I've gone and done it now. After joking in my post yesterday about how my blog was PG rated by a rating service and how silly that was for a G rated lady like me to have my post rated PG, all it took was me joking around in that post to get an R rating. Yep, I'm now rated R. Why you may wonder (or not but I'm telling ya anyway). My sins are I am now up to the following offenses: pain mentioned 11 times, crap 7 times, hell 6 times, hurt 1 times. So I guess it follows that if you have chronic pain, deal with the crap following a melanoma diagnosis, say crap because you are somewhat restrained and don't want to say shit, and mention that you hurt, then you have an R rating according to this service. Yep, I'm still on this silly topic. Maybe it's time for me to jump back into a flower or two.

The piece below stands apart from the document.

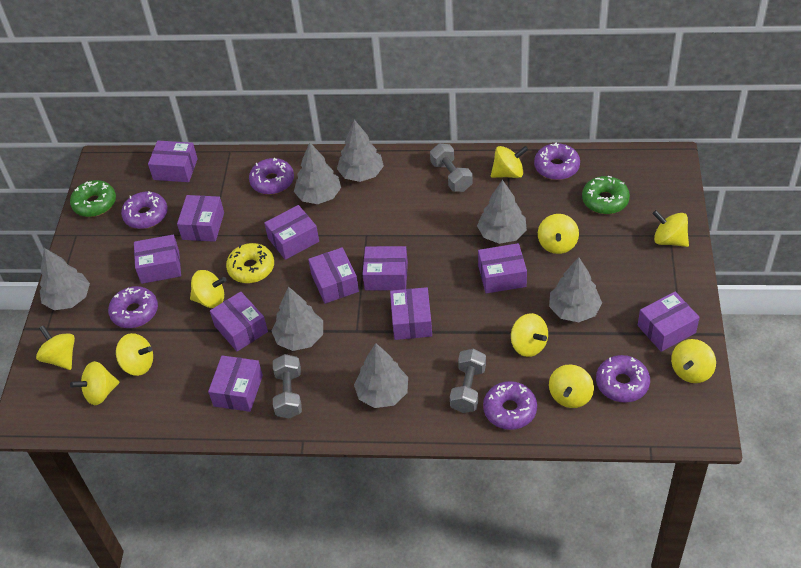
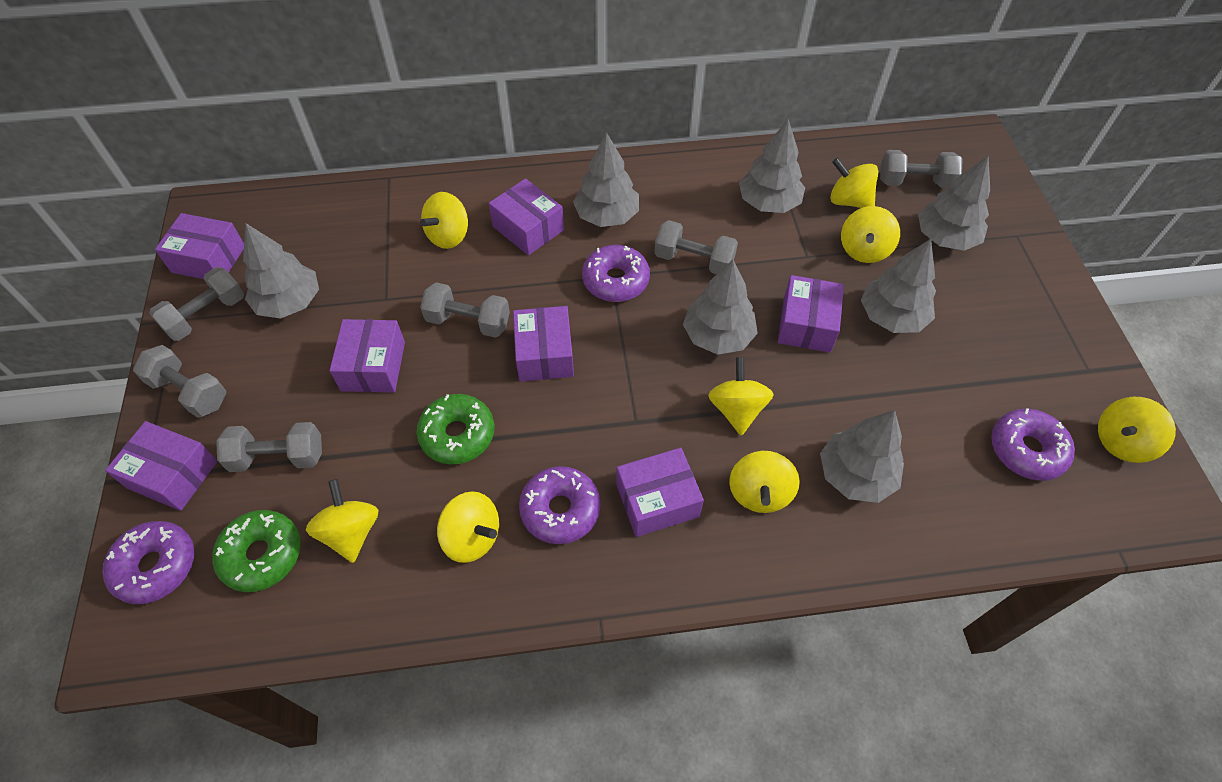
grey dumbbell: 3 -> 6
purple box: 11 -> 7
purple donut: 6 -> 4
yellow donut: 1 -> 0
yellow spinning top: 10 -> 8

Oh crap I got bit by a mosquito taking that picture. Ouch, that sure hurts. Oh hell, can't I even play in my garden without getting into trouble. My poor flowers may die if we don't get another shower soon. Warning, what follows gets serious and possibly depressing so if anyone is reading this and wants to stop with the joking part this is a good place to stop.
This whole subject started me thinking about how an adult blog which in part deals with some of the less fun things about cancer isn't suitable for children except for the sad fact that people of all ages are affected by cancer. Children themselves, parents with young children, and all ages upward. My father lost his mother to cancer when he was in his early teens (actually I guess he was a pre-teen with his mother) and he lost his father to another disease when he was around 14. I remember him telling me what a relief it was when his children were grown up because one of the scariest things to him about being a parent was fears about his own mortality and not wanting them to go through what he went through.
I know that one of the hardest things for some of the brave parents I've gotten to know through the MPIP who are dealing with a melanoma diagnosis has been fears for their children. Then there are parents who are caregivers to their children who have late stage melanoma which must be the hardest thing any parent can face (their children's mortality whatever the cause). I guess all this got me thinking about how, no matter what we do to protect our children, we can't always protect them from what's way beyond our control. Cancer is sadly one of those things.